I know how you feel Suzanne however in my case I ate off plan the whole week and had a huge gain. seeing my legs abd ankles I know a good deal is water weight but it still hurt entering my numbers. When I was first diagnosed with diabetes I was overwhelmed, last week I was just angry and feeling sorry for my self. this morning I tested my BS after not testing for a few days and it was sky high. I am determined to stop the nonsense and like you, get back on track this week. I was so happy when I saw my numbers starting to drop. Don't know why but I seem to punish my self for doing good, it's something I will have to work on.
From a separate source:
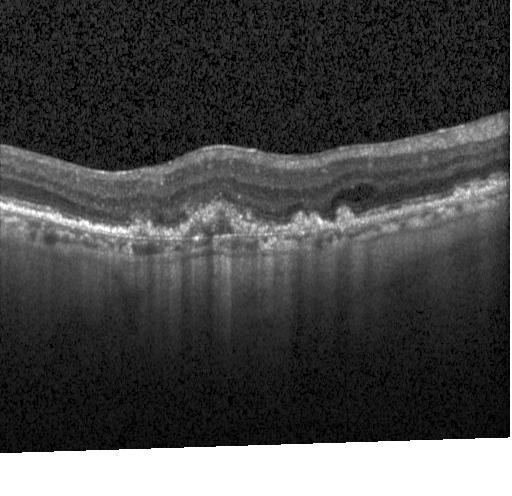 Acquired on a Heidelberg Spectralis; retinal OCT B-scan. Diagnosis: CNV.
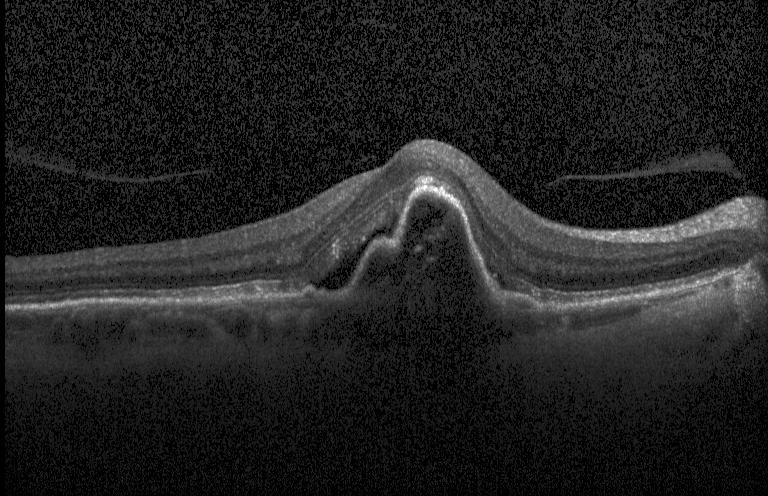
Spectral-domain optical coherence tomography; instrument: Heidelberg Spectralis; macular scan; optical coherence tomography scan. The scan shows a choroidal neovascular membrane.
any suggestions are welcome!

Tootsie


VNEISWONGER - 7:37AM PDT, Oct 4th 2012

vneiswonger
Clarion, PA

I have bee out of town all week and wont get back to my scales until Sunday. I cant wait!I figured with being away from home would hurt me calorie wise, but so far I have hit under my calorie limit because I havent been snacking between meals. IM almost afraid of my scales because Iv ebeen eating a lot of pasta, but Ive been climbing 4 sets of steps most everyday.
I will be glad to go home. Ive been visiting my daughter and grandson. I will miss them, but I talk to her most everyday. But I miss my bed, my computer and most of all I miss my husband. One more day, then heading home on Saturday.
Vicki the bookwitch


WOODSANDWIND - 7:57PM PDT, Oct 6th 2012

woodsandwind
Up nort'

I've been posting in the Member Chat forum since I joined in January, and I've always felt like I was defeated when I was there. I think this is where I should have been.

I see from your posts that I have the same struggles as you. The folks in the chat forum were talking about riding 50-100k on their bikes!! Ha! No wonder I felt like a failure. They are light years ahead of me. I hope no one took that the wrong way. I am 100 pounds overweight. And I'm not young.
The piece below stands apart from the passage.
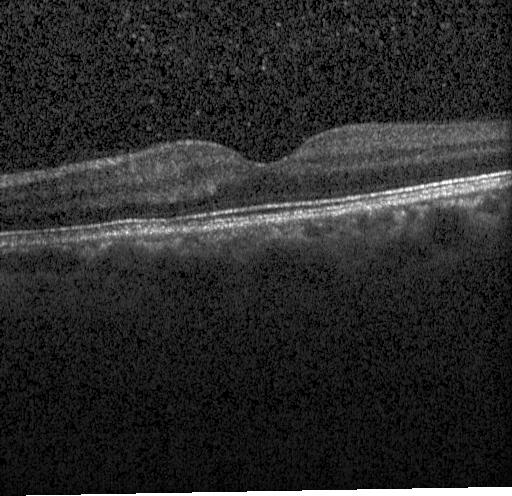 Heidelberg Spectralis OCT system. OCT B-scan. Spectral-domain optical coherence tomography. Macular scan
Impression: no choroidal neovascularization, diabetic macular edema, or drusen.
But there is something hopeful here, at this forum. I think it's because I find strength, hope, and reality in the struggle here. Thank you for being so open and honest. THAT is what I needed. Losing 100 pounds is not easy. Carrying 100 pounds is not easy. And exercising with 100 extra pounds is not easy.

But if you all need to lose 100+ pounds, and if you all are helping each other, then I can lose 100 pounds too. I just needed to find someone else to go through this with me. Does that sound stupid??

Evie

May we all be filled with sisu - the tenacity to keep fighting the good fight!